* **Saved data entries**

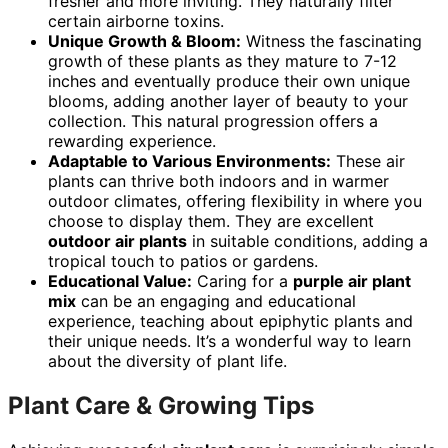
fresher and more inviting. They naturally filter
certain airborne toxins.
Unique Growth & Bloom:
Witness the fascinating
growth of these plants as they mature to 7-12
inches and eventually produce their own unique
blooms, adding another layer of beauty to your
collection. This natural progression offers a
rewarding experience.
Adaptable to Various Environments:
These air
plants can thrive both indoors and in warmer
outdoor climates, offering flexibility in where you
choose to display them. They are excellent
outdoor air plants
in suitable conditions, adding a
tropical touch to patios or gardens.
Educational Value:
Caring for a
purple air plant
mix
can be an engaging and educational
experience, teaching about epiphytic plants and
their unique needs. It’s a wonderful way to learn
about the diversity of plant life.
Plant Care & Growing Tips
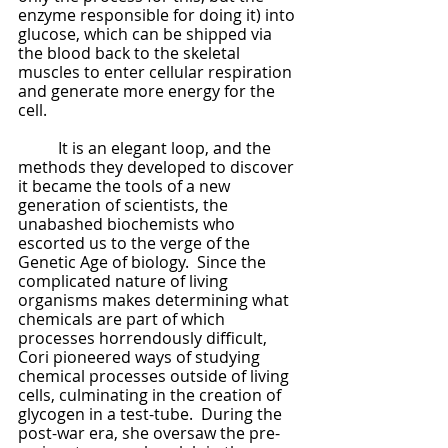
enzyme responsible for doing it) into 
glucose, which can be shipped via 
the blood back to the skeletal 
muscles to enter cellular respiration 
and generate more energy for the 
cell.  
	It is an elegant loop, and the 
methods they developed to discover 
it became the tools of a new 
generation of scientists, the 
unabashed biochemists who 
escorted us to the verge of the 
Genetic Age of biology.  Since the 
complicated nature of living 
organisms makes determining what 
chemicals are part of which 
processes horrendously difficult, 
Cori pioneered ways of studying 
chemical processes outside of living 
cells, culminating in the creation of 
glycogen in a test-tube.  During the 
post-war era, she oversaw the pre-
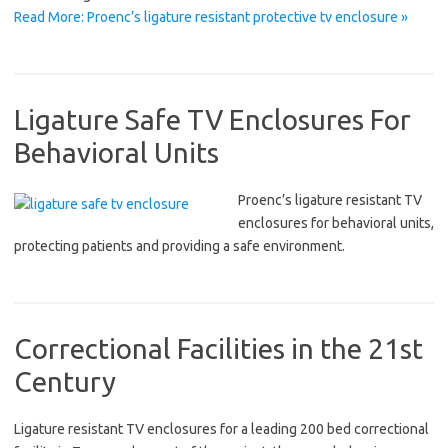
Read More: Proenc’s ligature resistant protective tv enclosure »
Ligature Safe TV Enclosures For
Behavioral Units
Proenc’s ligature resistant TV
enclosures for behavioral units,
protecting patients and providing a safe environment.
Correctional Facilities in the 21st
Century
Ligature resistant TV enclosures for a leading 200 bed correctional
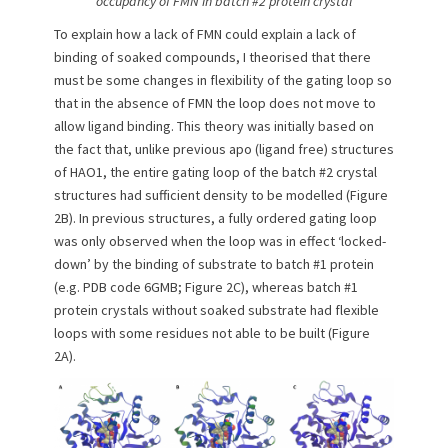
occupancy of FMN in batch #2 protein crystal
To explain how a lack of FMN could explain a lack of
binding of soaked compounds, I theorised that there
must be some changes in flexibility of the gating loop so
that in the absence of FMN the loop does not move to
allow ligand binding. This theory was initially based on
the fact that, unlike previous apo (ligand free) structures
of HAO1, the entire gating loop of the batch #2 crystal
structures had sufficient density to be modelled (Figure
2B). In previous structures, a fully ordered gating loop
was only observed when the loop was in effect ‘locked-
down’ by the binding of substrate to batch #1 protein
(e.g. PDB code 6GMB; Figure 2C), whereas batch #1
protein crystals without soaked substrate had flexible
loops with some residues not able to be built (Figure
2A).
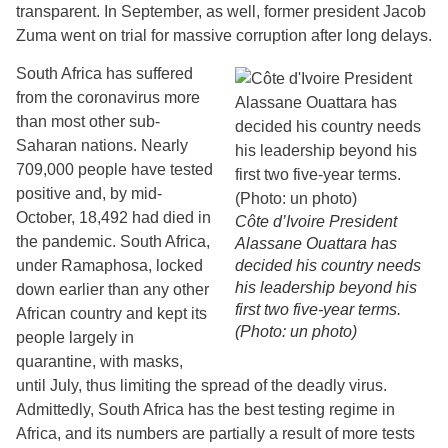
transparent. In September, as well, former president Jacob
Zuma went on trial for massive corruption after long delays.
South Africa has suffered
from the coronavirus more
than most other sub-
Saharan nations. Nearly
709,000 people have tested
positive and, by mid-
October, 18,492 had died in
Côte d’Ivoire President
the pandemic. South Africa,
Alassane Ouattara has
under Ramaphosa, locked
decided his country needs
his leadership beyond his
down earlier than any other
first two five-year terms.
African country and kept its
(Photo: un photo)
people largely in
quarantine, with masks,
until July, thus limiting the spread of the deadly virus.
Admittedly, South Africa has the best testing regime in
Africa, and its numbers are partially a result of more tests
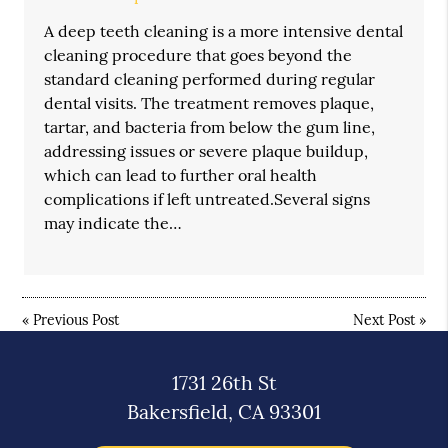
A deep teeth cleaning is a more intensive dental
cleaning procedure that goes beyond the
standard cleaning performed during regular
dental visits. The treatment removes plaque,
tartar, and bacteria from below the gum line,
addressing issues or severe plaque buildup,
which can lead to further oral health
complications if left untreated.Several signs
may indicate the…
«
Previous Post
Next Post
»
1731 26th St
Bakersfield, CA 93301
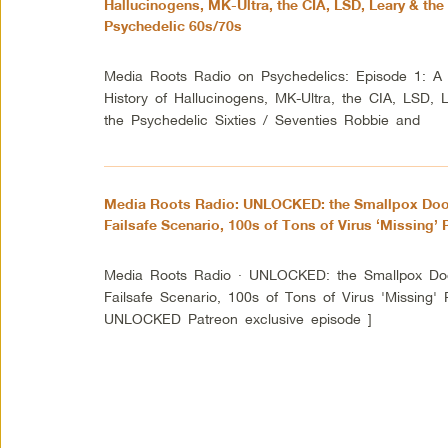
Hallucinogens, MK-Ultra, the CIA, LSD, Leary & the
Psychedelic 60s/70s
Media Roots Radio on Psychedelics: Episode 1: A 
History of Hallucinogens, MK-Ultra, the CIA, LSD, 
the Psychedelic Sixties / Seventies Robbie and
Media Roots Radio: UNLOCKED: the Smallpox Do
Failsafe Scenario, 100s of Tons of Virus ‘Missing’ P
Media Roots Radio · UNLOCKED: the Smallpox D
Failsafe Scenario, 100s of Tons of Virus 'Missing
UNLOCKED Patreon exclusive episode ]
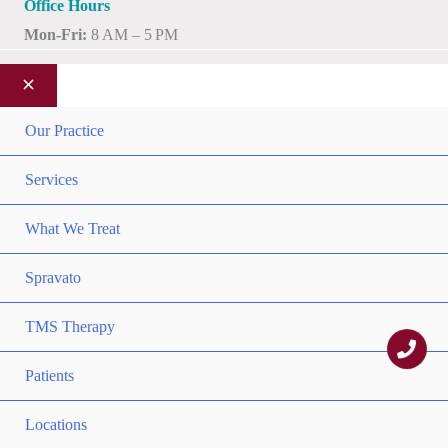
Office Hours
Mon-Fri:
8 AM – 5 PM
MEN
Our Practice
TOG
MEN
Services
TOG
MEN
What We Treat
TOG
Spravato
MEN
TMS Therapy
TOG
MEN
Patients
TOG
MEN
Locations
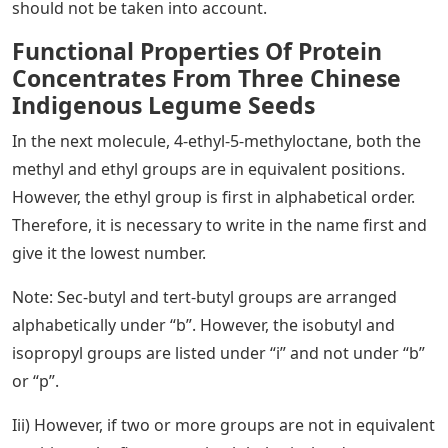
should not be taken into account.
Functional Properties Of Protein
Concentrates From Three Chinese
Indigenous Legume Seeds
In the next molecule, 4-ethyl-5-methyloctane, both the
methyl and ethyl groups are in equivalent positions.
However, the ethyl group is first in alphabetical order.
Therefore, it is necessary to write in the name first and
give it the lowest number.
Note: Sec-butyl and tert-butyl groups are arranged
alphabetically under “b”. However, the isobutyl and
isopropyl groups are listed under “i” and not under “b”
or “p”.
Iii) However, if two or more groups are not in equivalent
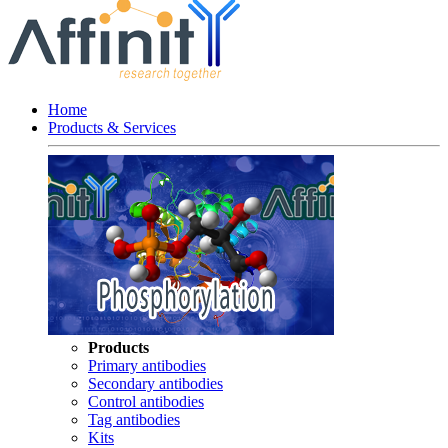
Home
Products & Services
Products
Primary antibodies
Secondary antibodies
Control antibodies
Tag antibodies
Kits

* **Task goal**
Every record must be returned exactly. Leave its pictures out.

* **Answer to the exercise**
fresher and more inviting. They naturally filter
certain airborne toxins.
Unique Growth & Bloom:
Witness the fascinating
growth of these plants as they mature to 7-12
inches and eventually produce their own unique
blooms, adding another layer of beauty to your
collection. This natural progression offers a
rewarding experience.
Adaptable to Various Environments:
These air
plants can thrive both indoors and in warmer
outdoor climates, offering flexibility in where you
choose to display them. They are excellent
outdoor air plants
in suitable conditions, adding a
tropical touch to patios or gardens.
Educational Value:
Caring for a
purple air plant
mix
can be an engaging and educational
experience, teaching about epiphytic plants and
their unique needs. It’s a wonderful way to learn
about the diversity of plant life.
Plant Care & Growing Tips
enzyme responsible for doing it) into 
glucose, which can be shipped via 
the blood back to the skeletal 
muscles to enter cellular respiration 
and generate more energy for the 
cell.  
	It is an elegant loop, and the 
methods they developed to discover 
it became the tools of a new 
generation of scientists, the 
unabashed biochemists who 
escorted us to the verge of the 
Genetic Age of biology.  Since the 
complicated nature of living 
organisms makes determining what 
chemicals are part of which 
processes horrendously difficult, 
Cori pioneered ways of studying 
chemical processes outside of living 
cells, culminating in the creation of 
glycogen in a test-tube.  During the 
post-war era, she oversaw the pre-
Read More: Proenc’s ligature resistant protective tv enclosure »
Ligature Safe TV Enclosures For
Behavioral Units
Proenc’s ligature resistant TV
enclosures for behavioral units,
protecting patients and providing a safe environment.
Correctional Facilities in the 21st
Century
Ligature resistant TV enclosures for a leading 200 bed correctional
occupancy of FMN in batch #2 protein crystal
To explain how a lack of FMN could explain a lack of
binding of soaked compounds, I theorised that there
must be some changes in flexibility of the gating loop so
that in the absence of FMN the loop does not move to
allow ligand binding. This theory was initially based on
the fact that, unlike previous apo (ligand free) structures
of HAO1, the entire gating loop of the batch #2 crystal
structures had sufficient density to be modelled (Figure
2B). In previous structures, a fully ordered gating loop
was only observed when the loop was in effect ‘locked-
down’ by the binding of substrate to batch #1 protein
(e.g. PDB code 6GMB; Figure 2C), whereas batch #1
protein crystals without soaked substrate had flexible
loops with some residues not able to be built (Figure
2A).
transparent. In September, as well, former president Jacob
Zuma went on trial for massive corruption after long delays.
South Africa has suffered
from the coronavirus more
than most other sub-
Saharan nations. Nearly
709,000 people have tested
positive and, by mid-
October, 18,492 had died in
Côte d’Ivoire President
the pandemic. South Africa,
Alassane Ouattara has
under Ramaphosa, locked
decided his country needs
his leadership beyond his
down earlier than any other
first two five-year terms.
African country and kept its
(Photo: un photo)
people largely in
quarantine, with masks,
until July, thus limiting the spread of the deadly virus.
Admittedly, South Africa has the best testing regime in
Africa, and its numbers are partially a result of more tests
A deep teeth cleaning is a more intensive dental
cleaning procedure that goes beyond the
standard cleaning performed during regular
dental visits. The treatment removes plaque,
tartar, and bacteria from below the gum line,
addressing issues or severe plaque buildup,
which can lead to further oral health
complications if left untreated.Several signs
may indicate the…
«
Previous Post
Next Post
»
1731 26th St
Bakersfield, CA 93301
Hallucinogens, MK-Ultra, the CIA, LSD, Leary & the
Psychedelic 60s/70s
Media Roots Radio on Psychedelics: Episode 1: A 
History of Hallucinogens, MK-Ultra, the CIA, LSD, 
the Psychedelic Sixties / Seventies Robbie and
Media Roots Radio: UNLOCKED: the Smallpox Do
Failsafe Scenario, 100s of Tons of Virus ‘Missing’ P
Media Roots Radio · UNLOCKED: the Smallpox D
Failsafe Scenario, 100s of Tons of Virus 'Missing
UNLOCKED Patreon exclusive episode ]
Office Hours
Mon-Fri:
8 AM – 5 PM
MEN
Our Practice
TOG
MEN
Services
TOG
MEN
What We Treat
TOG
Spravato
MEN
TMS Therapy
TOG
MEN
Patients
TOG
MEN
Locations
should not be taken into account.
Functional Properties Of Protein
Concentrates From Three Chinese
Indigenous Legume Seeds
In the next molecule, 4-ethyl-5-methyloctane, both the
methyl and ethyl groups are in equivalent positions.
However, the ethyl group is first in alphabetical order.
Therefore, it is necessary to write in the name first and
give it the lowest number.
Note: Sec-butyl and tert-butyl groups are arranged
alphabetically under “b”. However, the isobutyl and
isopropyl groups are listed under “i” and not under “b”
or “p”.
Iii) However, if two or more groups are not in equivalent
Home
Products & Services
Products
Primary antibodies
Secondary antibodies
Control antibodies
Tag antibodies
Kits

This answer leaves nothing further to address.